Customers to the Caswell-Massey stores during this time included many notable New Yorkers, as well as Broadway stars such as Alla Nazimova, and New York elite such as the Astors and Vanderbilts; George Gershwin, Judy Garland, Katharine Hepburn and Greta Garbo. In 1926 a store was opened on Lexington (the 48th in New York City), in what was then the Barclay Hotel, later InterContinental New York Barclay Hotel. ( It remained the company's flagship store until 2010, when the Barclay's Hotel was closed for renovations).

In 1936, Ralph Taylor and his younger brother Milton Taylor bought the company. Ralph had worked for Caswell-Massey for twenty years since 1916, when a 13-year-old Ralph Taylor was hired to sweep the shop and clean bottles in the basement. Unlike the previous owners, the Taylors retained the name Caswell-Massey, which had acquired a worldwide reputation during the 60 years under Caswell as one of the world's most important fragrances and soap brands.

==1940-1956==
In 1941, Caswell-Massey introduced Tricorn cologne and expanded its notoriety among the New York elite. The company's cold cream was a popular product for many Broadway actors, along with composer Cole Porter who wore the new Tricorn cologne.

Beginning in March 1955, Caswell-Massey was subject to a 20-month-long strike by the Retail Drug Employees Union Local 1199, triggered after a soda fountain washer claimed he had been fired because of his union membership. The store was picketed, delivery drivers were threatened or beaten, phone lines were jammed, and a stink bomb was thrown into the store. The phone-jamming operation resulted in felony convictions of several union organizers.

==1960-1988==
During the second half of the century, clients included United States President John F. Kennedy, who wore Caswell Massey's Jockey Club cologne; his wife, Jacqueline Onassis (who bought avocado oil), and pop culture figures who shopped from the company's famously hand-illustrated direct mail catalog and who frequented the company's Lexington Avenue Store. Patrons at the Lexington & 48th street store included Debbie Harry, Joni Mitchell, John Denver, and the Rolling Stones. In the 1980s, the company expanded across the United States and added several overseas stores.
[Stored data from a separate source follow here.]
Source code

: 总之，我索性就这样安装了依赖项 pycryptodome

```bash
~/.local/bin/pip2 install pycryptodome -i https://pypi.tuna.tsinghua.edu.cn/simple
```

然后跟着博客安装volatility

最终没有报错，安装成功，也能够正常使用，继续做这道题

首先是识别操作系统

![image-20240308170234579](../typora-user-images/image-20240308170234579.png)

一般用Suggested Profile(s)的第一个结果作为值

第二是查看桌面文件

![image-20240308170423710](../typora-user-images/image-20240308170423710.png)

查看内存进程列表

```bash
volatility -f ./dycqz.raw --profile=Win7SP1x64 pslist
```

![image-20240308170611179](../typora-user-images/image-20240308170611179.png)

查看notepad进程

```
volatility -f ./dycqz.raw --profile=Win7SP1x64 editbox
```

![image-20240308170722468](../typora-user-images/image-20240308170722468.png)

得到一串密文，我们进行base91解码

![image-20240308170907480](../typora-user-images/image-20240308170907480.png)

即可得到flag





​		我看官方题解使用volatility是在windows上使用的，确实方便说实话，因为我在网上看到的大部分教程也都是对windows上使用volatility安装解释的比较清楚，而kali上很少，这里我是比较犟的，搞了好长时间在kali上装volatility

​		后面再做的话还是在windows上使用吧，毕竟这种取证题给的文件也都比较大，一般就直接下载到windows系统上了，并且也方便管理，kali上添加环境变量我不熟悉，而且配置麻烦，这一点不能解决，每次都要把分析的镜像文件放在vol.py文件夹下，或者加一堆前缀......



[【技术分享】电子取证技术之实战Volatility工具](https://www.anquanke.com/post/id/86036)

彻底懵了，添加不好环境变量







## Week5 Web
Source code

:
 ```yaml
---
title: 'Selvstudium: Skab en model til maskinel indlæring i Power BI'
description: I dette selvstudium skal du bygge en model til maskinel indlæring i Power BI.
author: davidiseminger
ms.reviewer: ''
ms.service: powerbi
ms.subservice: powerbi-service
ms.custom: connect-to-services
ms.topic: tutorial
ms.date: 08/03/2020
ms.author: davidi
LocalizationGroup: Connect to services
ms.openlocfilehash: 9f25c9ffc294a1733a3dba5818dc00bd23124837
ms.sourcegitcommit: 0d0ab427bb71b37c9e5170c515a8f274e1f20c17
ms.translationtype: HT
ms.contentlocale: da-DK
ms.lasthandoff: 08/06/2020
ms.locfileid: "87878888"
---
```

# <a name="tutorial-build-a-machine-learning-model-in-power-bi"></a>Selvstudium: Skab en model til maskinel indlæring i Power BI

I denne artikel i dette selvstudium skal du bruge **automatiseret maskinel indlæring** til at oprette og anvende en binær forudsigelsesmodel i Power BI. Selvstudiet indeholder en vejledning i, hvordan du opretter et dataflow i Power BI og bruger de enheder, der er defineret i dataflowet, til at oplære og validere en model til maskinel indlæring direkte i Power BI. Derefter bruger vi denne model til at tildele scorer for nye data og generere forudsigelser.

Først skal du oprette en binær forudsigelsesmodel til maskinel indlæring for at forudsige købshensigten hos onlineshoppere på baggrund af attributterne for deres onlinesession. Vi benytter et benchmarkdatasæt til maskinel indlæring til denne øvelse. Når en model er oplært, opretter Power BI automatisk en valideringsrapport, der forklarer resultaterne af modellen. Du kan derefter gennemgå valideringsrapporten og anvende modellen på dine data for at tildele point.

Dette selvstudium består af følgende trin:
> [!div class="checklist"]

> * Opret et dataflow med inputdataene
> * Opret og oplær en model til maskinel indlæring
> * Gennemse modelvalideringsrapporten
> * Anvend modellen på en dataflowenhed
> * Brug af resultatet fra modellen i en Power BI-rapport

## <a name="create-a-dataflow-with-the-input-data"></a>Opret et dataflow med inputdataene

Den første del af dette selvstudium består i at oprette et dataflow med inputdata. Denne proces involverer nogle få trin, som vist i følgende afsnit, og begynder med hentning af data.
Caswell-Massey was managed by the Taylor family from 1936–1989. Milton's older son Adam joined the company in 1974 and soon became president, and his younger son Joshua joined in 1979. When they started working at Caswell-Massey, the company had only one store. However, the new younger Taylor blood injected fresh energy into the enterprise. Over the next ten years, they added 20 more retail stores and about a dozen franchise stores spread throughout the US and Canada.
Also, during that time frame, Josh oversaw and overhauled the extensive product lines and assortments offered by the company and introduced or re-packaged 600 Caswell-Massey branded products, and together with the retail store expansion, the company grew ten times in sales.

Josh created and introduced Greenbriar cologne in 1984.

==1988-2007==
The Taylors sold the company to private owners in 1988; at the time, the company had over 28 stores in the US; the company continued with modest growth under new owners for several years before taking a downturn due to rising competition from mall competitors such as Crabtree & Evelyn (founded in 1972) and Bath & Body Works (founded in 1990) which offered similar products, albeit with less history. In 1999, after struggling for several years, Anne Robinson led a buyout of the company. Under Anne Robinson's leadership, the company experienced a brief turnaround and celebrated its 250th anniversary in 2002. Modest growth and international business continued for the company. Anne Robinson departed the company in 2003. After trading hands between various investors, the company was purchased by its current ownership in 2007.

==Re-branding & re-launch==

As of 2017, the company remains privately owned and operated in America, headquartered in Edison, New Jersey. The company re-branded in 2017, including the launch of a new website and catalog. Updated formulas, new fragrances, and a new fragrance bottle design have been re-released.